Pessoas muito bem informadas e, até bem intencionadas, em nome da tolerância e da boa convivência social, acabam confundindo liberdade de expressão (ou de formas de vida) com afirmações descabidas do tipo: toda opinião é verdadeira. Essas pessoas não percebem que relativismo e liberdade são coisas distintas. 


Analisando a simples proposição Toda opinião é verdadeira podemos de partida identificar alguns problemas: 1) ela pressupõe que as pessoas nunca se enganam quando emitem uma opinião; 2) em consequência, se uma pessoa mudar de opinião, então a opinião que ela abandonou seria tão verdadeira quanto a que ele assumiu - uma contradição; 3) não haveria nenhuma necessidade de discutir ideias, planos de governo, situações do dia a dia, metas de eficiência ou o quer que seja, pois toda opinião subjetiva seria correta; 4) a própria democracia perderia com isso, pois é a discussão e o confronto que tornam sólida uma democracia.

Mill é um pouco mais feliz na defesa do pluralismo de ideias: não é por ser verdadeira que uma opinião deve existir, mas para oferecer oportunidade de confrontar os discursos, para aumentar nossa convicção ou nossas dúvidas quanto à pertinência de nossas crenças (políticas, religiosas, estéticas etc.). O pluralismo e a tolerância seriam, portanto, valores inalienáveis da boa democracia. 
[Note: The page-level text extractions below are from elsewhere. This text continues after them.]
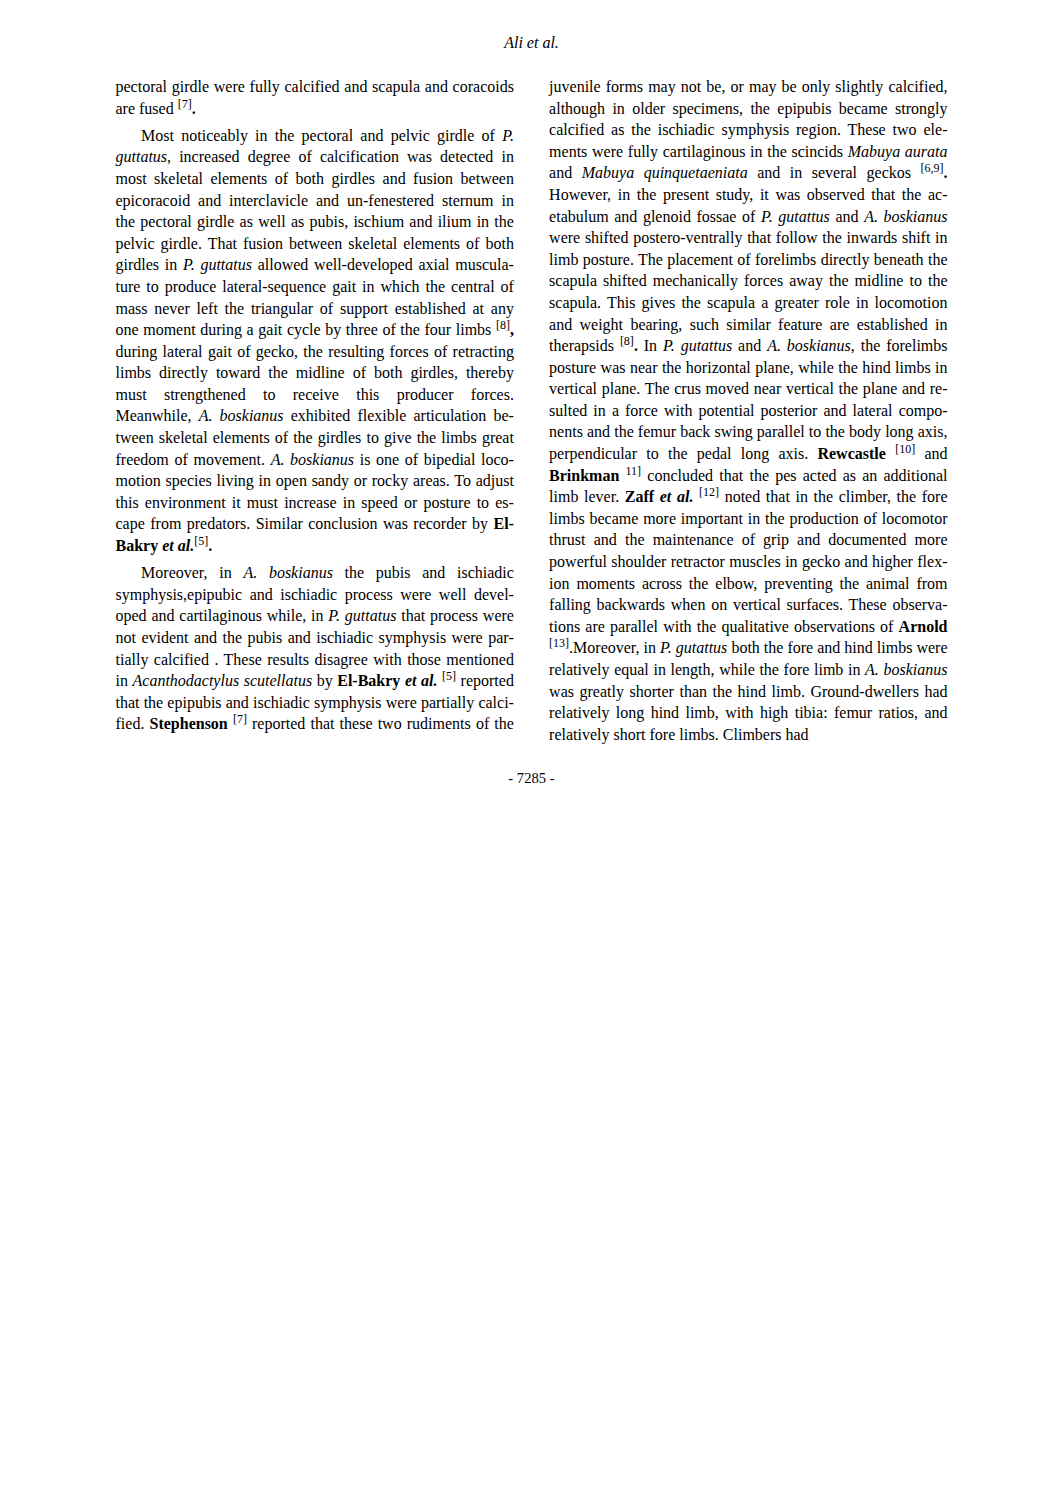Ali et al.
pectoral girdle were fully calcified and scapula and coracoids are fused [7].
Most noticeably in the pectoral and pelvic girdle of P. guttatus, increased degree of calcification was detected in most skeletal elements of both girdles and fusion between epicoracoid and interclavicle and un-fenestered sternum in the pectoral girdle as well as pubis, ischium and ilium in the pelvic girdle. That fusion between skeletal elements of both girdles in P. guttatus allowed well-developed axial musculature to produce lateral-sequence gait in which the central of mass never left the triangular of support established at any one moment during a gait cycle by three of the four limbs [8], during lateral gait of gecko, the resulting forces of retracting limbs directly toward the midline of both girdles, thereby must strengthened to receive this producer forces. Meanwhile, A. boskianus exhibited flexible articulation between skeletal elements of the girdles to give the limbs great freedom of movement. A. boskianus is one of bipedial locomotion species living in open sandy or rocky areas. To adjust this environment it must increase in speed or posture to escape from predators. Similar conclusion was recorder by El-Bakry et al.[5].
Moreover, in A. boskianus the pubis and ischiadic symphysis,epipubic and ischiadic process were well developed and cartilaginous while, in P. guttatus that process were not evident and the pubis and ischiadic symphysis were partially calcified . These results disagree with those mentioned in Acanthodactylus scutellatus by El-Bakry et al. [5] reported that the epipubis and ischiadic symphysis were partially calcified. Stephenson [7] reported that these two rudiments of the juvenile forms may not be, or may be only slightly calcified, although in older specimens, the epipubis became strongly calcified as the ischiadic symphysis region. These two elements were fully cartilaginous in the scincids Mabuya aurata and Mabuya quinquetaeniata and in several geckos [6,9]. However, in the present study, it was observed that the acetabulum and glenoid fossae of P. gutattus and A. boskianus were shifted postero-ventrally that follow the inwards shift in limb posture. The placement of forelimbs directly beneath the scapula shifted mechanically forces away the midline to the scapula. This gives the scapula a greater role in locomotion and weight bearing, such similar feature are established in therapsids [8]. In P. gutattus and A. boskianus, the forelimbs posture was near the horizontal plane, while the hind limbs in vertical plane. The crus moved near vertical the plane and resulted in a force with potential posterior and lateral components and the femur back swing parallel to the body long axis, perpendicular to the pedal long axis. Rewcastle [10] and Brinkman 11] concluded that the pes acted as an additional limb lever. Zaff et al. [12] noted that in the climber, the fore limbs became more important in the production of locomotor thrust and the maintenance of grip and documented more powerful shoulder retractor muscles in gecko and higher flexion moments across the elbow, preventing the animal from falling backwards when on vertical surfaces. These observations are parallel with the qualitative observations of Arnold [13].Moreover, in P. gutattus both the fore and hind limbs were relatively equal in length, while the fore limb in A. boskianus was greatly shorter than the hind limb. Ground-dwellers had relatively long hind limb, with high tibia: femur ratios, and relatively short fore limbs. Climbers had
- 7285 -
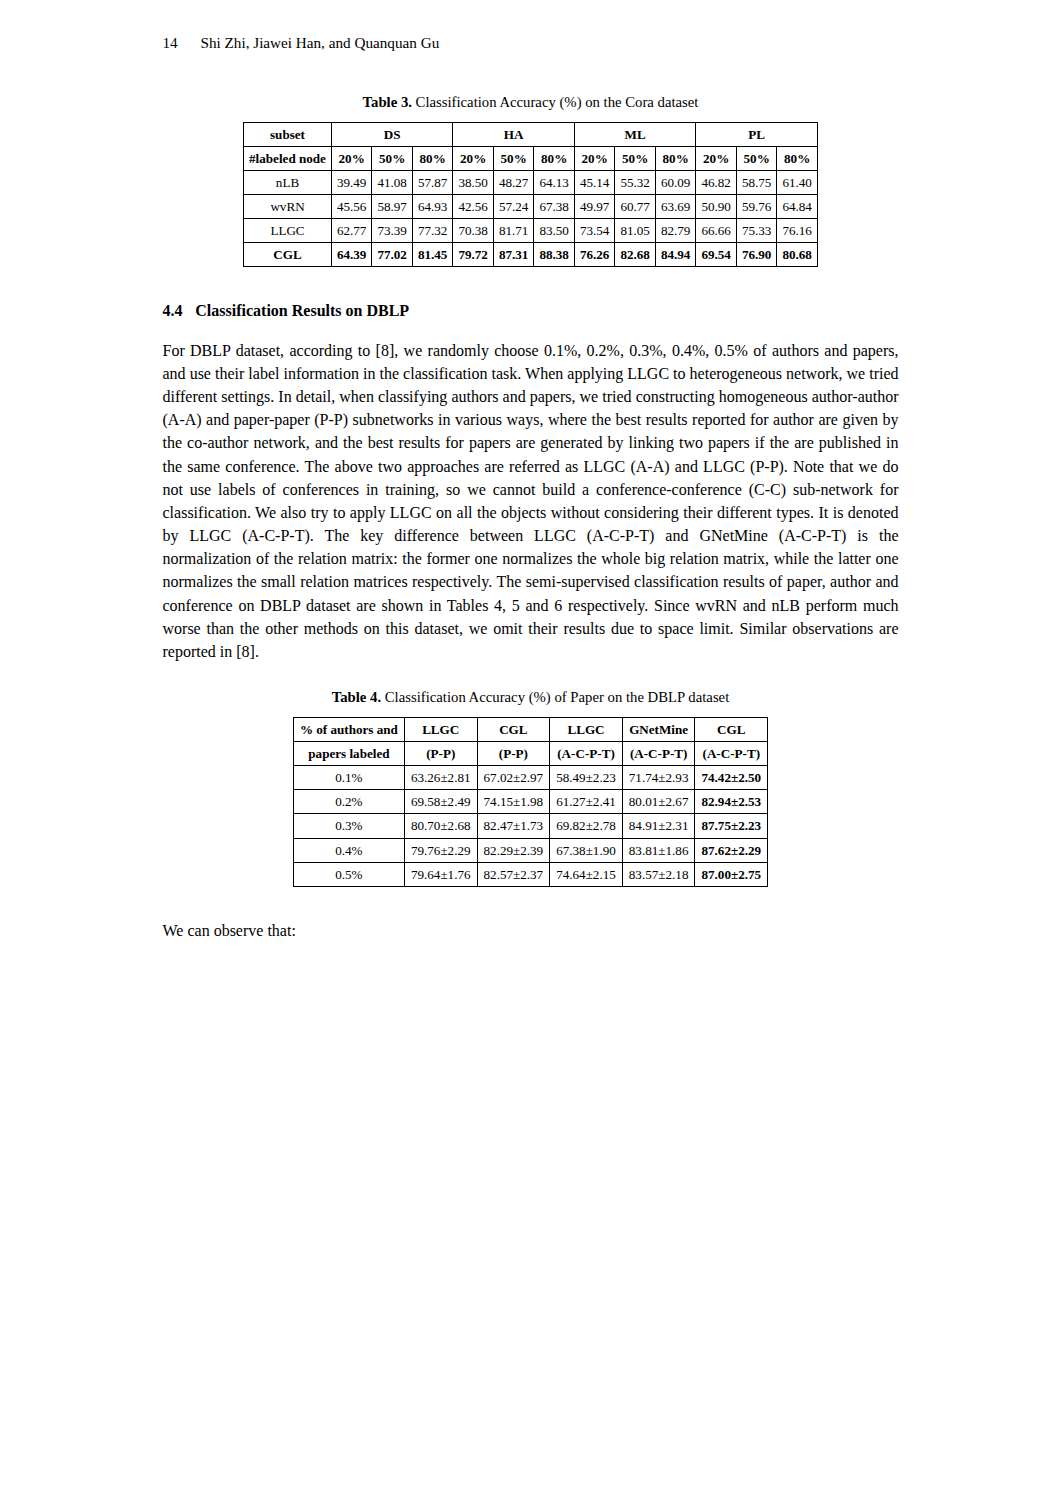14 Shi Zhi, Jiawei Han, and Quanquan Gu
Table 3. Classification Accuracy (%) on the Cora dataset
| subset | DS | HA | ML | PL |
| --- | --- | --- | --- | --- |
| #labeled node | 20% | 50% | 80% | 20% | 50% | 80% | 20% | 50% | 80% | 20% | 50% | 80% |
| nLB | 39.49 | 41.08 | 57.87 | 38.50 | 48.27 | 64.13 | 45.14 | 55.32 | 60.09 | 46.82 | 58.75 | 61.40 |
| wvRN | 45.56 | 58.97 | 64.93 | 42.56 | 57.24 | 67.38 | 49.97 | 60.77 | 63.69 | 50.90 | 59.76 | 64.84 |
| LLGC | 62.77 | 73.39 | 77.32 | 70.38 | 81.71 | 83.50 | 73.54 | 81.05 | 82.79 | 66.66 | 75.33 | 76.16 |
| CGL | 64.39 | 77.02 | 81.45 | 79.72 | 87.31 | 88.38 | 76.26 | 82.68 | 84.94 | 69.54 | 76.90 | 80.68 |
4.4 Classification Results on DBLP
For DBLP dataset, according to [8], we randomly choose 0.1%, 0.2%, 0.3%, 0.4%, 0.5% of authors and papers, and use their label information in the classification task. When applying LLGC to heterogeneous network, we tried different settings. In detail, when classifying authors and papers, we tried constructing homogeneous author-author (A-A) and paper-paper (P-P) subnetworks in various ways, where the best results reported for author are given by the co-author network, and the best results for papers are generated by linking two papers if the are published in the same conference. The above two approaches are referred as LLGC (A-A) and LLGC (P-P). Note that we do not use labels of conferences in training, so we cannot build a conference-conference (C-C) sub-network for classification. We also try to apply LLGC on all the objects without considering their different types. It is denoted by LLGC (A-C-P-T). The key difference between LLGC (A-C-P-T) and GNetMine (A-C-P-T) is the normalization of the relation matrix: the former one normalizes the whole big relation matrix, while the latter one normalizes the small relation matrices respectively. The semi-supervised classification results of paper, author and conference on DBLP dataset are shown in Tables 4, 5 and 6 respectively. Since wvRN and nLB perform much worse than the other methods on this dataset, we omit their results due to space limit. Similar observations are reported in [8].
Table 4. Classification Accuracy (%) of Paper on the DBLP dataset
| % of authors and | LLGC | CGL | LLGC | GNetMine | CGL |
| --- | --- | --- | --- | --- | --- |
| papers labeled | (P-P) | (P-P) | (A-C-P-T) | (A-C-P-T) | (A-C-P-T) |
| 0.1% | 63.26±2.81 | 67.02±2.97 | 58.49±2.23 | 71.74±2.93 | 74.42±2.50 |
| 0.2% | 69.58±2.49 | 74.15±1.98 | 61.27±2.41 | 80.01±2.67 | 82.94±2.53 |
| 0.3% | 80.70±2.68 | 82.47±1.73 | 69.82±2.78 | 84.91±2.31 | 87.75±2.23 |
| 0.4% | 79.76±2.29 | 82.29±2.39 | 67.38±1.90 | 83.81±1.86 | 87.62±2.29 |
| 0.5% | 79.64±1.76 | 82.57±2.37 | 74.64±2.15 | 83.57±2.18 | 87.00±2.75 |
We can observe that:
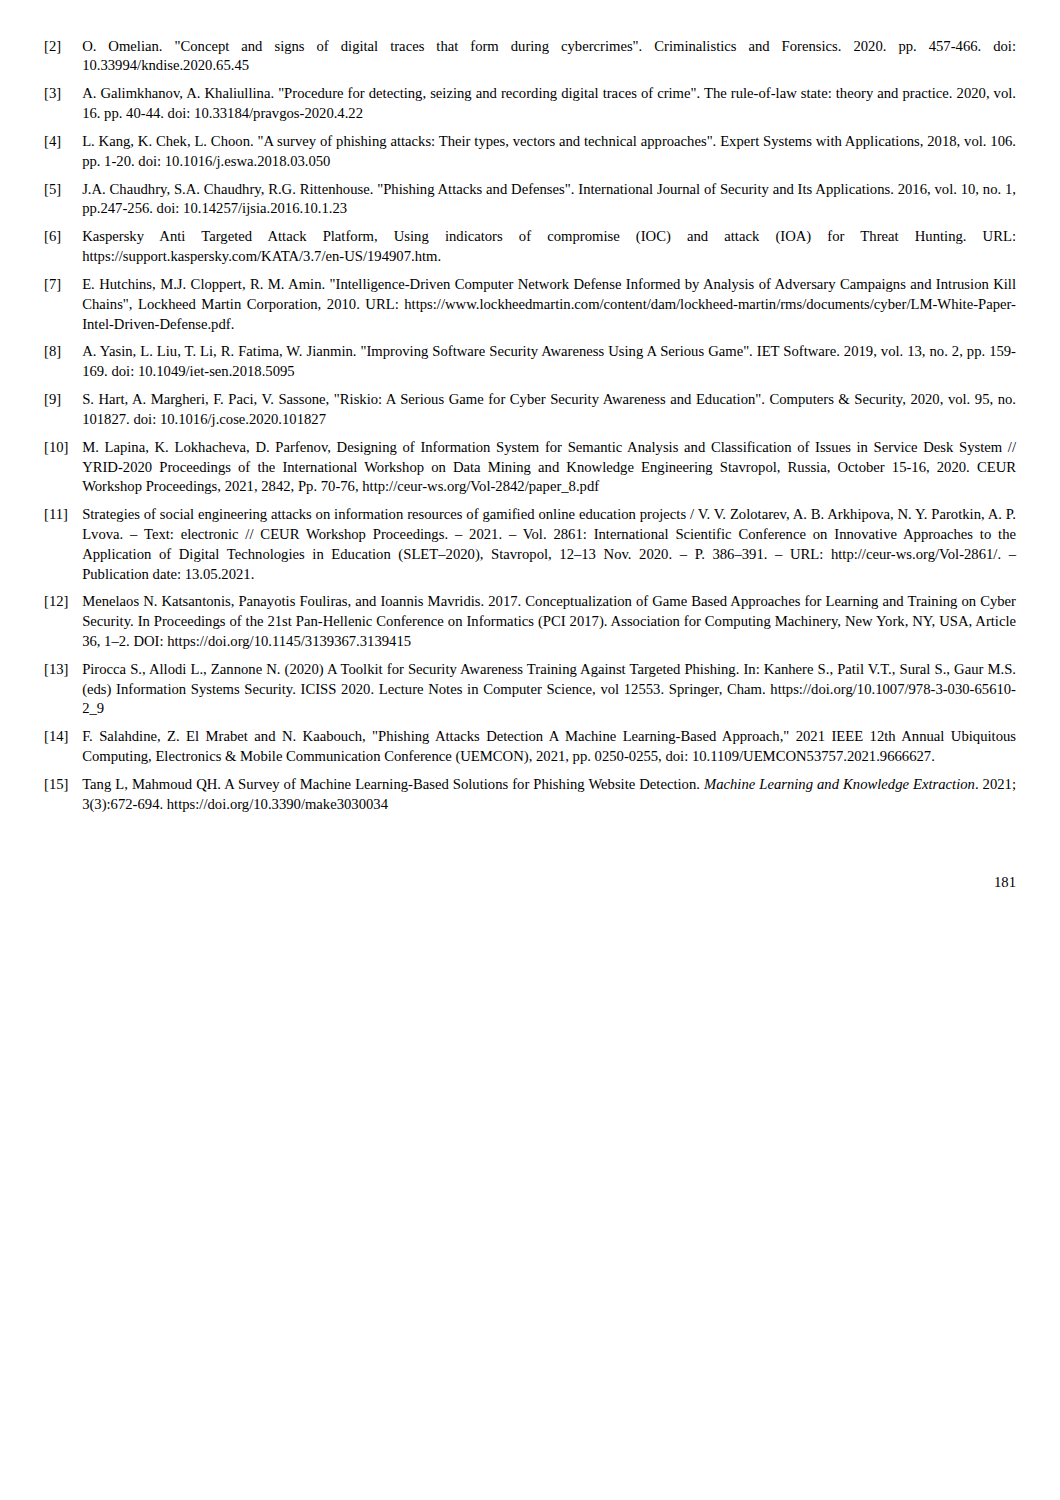[2] O. Omelian. "Concept and signs of digital traces that form during cybercrimes". Criminalistics and Forensics. 2020. pp. 457-466. doi: 10.33994/kndise.2020.65.45
[3] A. Galimkhanov, A. Khaliullina. "Procedure for detecting, seizing and recording digital traces of crime". The rule-of-law state: theory and practice. 2020, vol. 16. pp. 40-44. doi: 10.33184/pravgos-2020.4.22
[4] L. Kang, K. Chek, L. Choon. "A survey of phishing attacks: Their types, vectors and technical approaches". Expert Systems with Applications, 2018, vol. 106. pp. 1-20. doi: 10.1016/j.eswa.2018.03.050
[5] J.A. Chaudhry, S.A. Chaudhry, R.G. Rittenhouse. "Phishing Attacks and Defenses". International Journal of Security and Its Applications. 2016, vol. 10, no. 1, pp.247-256. doi: 10.14257/ijsia.2016.10.1.23
[6] Kaspersky Anti Targeted Attack Platform, Using indicators of compromise (IOC) and attack (IOA) for Threat Hunting. URL: https://support.kaspersky.com/KATA/3.7/en-US/194907.htm.
[7] E. Hutchins, M.J. Cloppert, R. M. Amin. "Intelligence-Driven Computer Network Defense Informed by Analysis of Adversary Campaigns and Intrusion Kill Chains", Lockheed Martin Corporation, 2010. URL: https://www.lockheedmartin.com/content/dam/lockheed-martin/rms/documents/cyber/LM-White-Paper-Intel-Driven-Defense.pdf.
[8] A. Yasin, L. Liu, T. Li, R. Fatima, W. Jianmin. "Improving Software Security Awareness Using A Serious Game". IET Software. 2019, vol. 13, no. 2, pp. 159-169. doi: 10.1049/iet-sen.2018.5095
[9] S. Hart, A. Margheri, F. Paci, V. Sassone, "Riskio: A Serious Game for Cyber Security Awareness and Education". Computers & Security, 2020, vol. 95, no. 101827. doi: 10.1016/j.cose.2020.101827
[10] M. Lapina, K. Lokhacheva, D. Parfenov, Designing of Information System for Semantic Analysis and Classification of Issues in Service Desk System // YRID-2020 Proceedings of the International Workshop on Data Mining and Knowledge Engineering Stavropol, Russia, October 15-16, 2020. CEUR Workshop Proceedings, 2021, 2842, Pp. 70-76, http://ceur-ws.org/Vol-2842/paper_8.pdf
[11] Strategies of social engineering attacks on information resources of gamified online education projects / V. V. Zolotarev, A. B. Arkhipova, N. Y. Parotkin, A. P. Lvova. – Text: electronic // CEUR Workshop Proceedings. – 2021. – Vol. 2861: International Scientific Conference on Innovative Approaches to the Application of Digital Technologies in Education (SLET–2020), Stavropol, 12–13 Nov. 2020. – P. 386–391. – URL: http://ceur-ws.org/Vol-2861/. – Publication date: 13.05.2021.
[12] Menelaos N. Katsantonis, Panayotis Fouliras, and Ioannis Mavridis. 2017. Conceptualization of Game Based Approaches for Learning and Training on Cyber Security. In Proceedings of the 21st Pan-Hellenic Conference on Informatics (PCI 2017). Association for Computing Machinery, New York, NY, USA, Article 36, 1–2. DOI: https://doi.org/10.1145/3139367.3139415
[13] Pirocca S., Allodi L., Zannone N. (2020) A Toolkit for Security Awareness Training Against Targeted Phishing. In: Kanhere S., Patil V.T., Sural S., Gaur M.S. (eds) Information Systems Security. ICISS 2020. Lecture Notes in Computer Science, vol 12553. Springer, Cham. https://doi.org/10.1007/978-3-030-65610-2_9
[14] F. Salahdine, Z. El Mrabet and N. Kaabouch, "Phishing Attacks Detection A Machine Learning-Based Approach," 2021 IEEE 12th Annual Ubiquitous Computing, Electronics & Mobile Communication Conference (UEMCON), 2021, pp. 0250-0255, doi: 10.1109/UEMCON53757.2021.9666627.
[15] Tang L, Mahmoud QH. A Survey of Machine Learning-Based Solutions for Phishing Website Detection. Machine Learning and Knowledge Extraction. 2021; 3(3):672-694. https://doi.org/10.3390/make3030034
181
Pelo mesmo motivo, pluralismo e tolerância não poderiam ser "verdades relativas". O relativismo se auto-refuta: se tudo é relativo, também o relativismo é... Mas se assumimos o valor da liberdade de expressão, não admitimos perdê-la em nome do subjetivismo, do relativismo. Ou deveríamos aceitar que grupos neo-nazistas  maltratem negros, judeus, travestis e quem mais eles desejarem? Ou deveríamos nos calar diante da violência cometida contra a mulher em países cuja cultura, extremamente machista, nega qualquer dos direitos humanos para a população do sexo feminino? Qualquer leitor desse blog que tenha respondido "não" às perguntas acima, deve saber que não é relativista. 





4 comentários:

  1. Benza a Deus, alguém que entende que a verdade não é relativa e que o Relativismo é um absurdo!!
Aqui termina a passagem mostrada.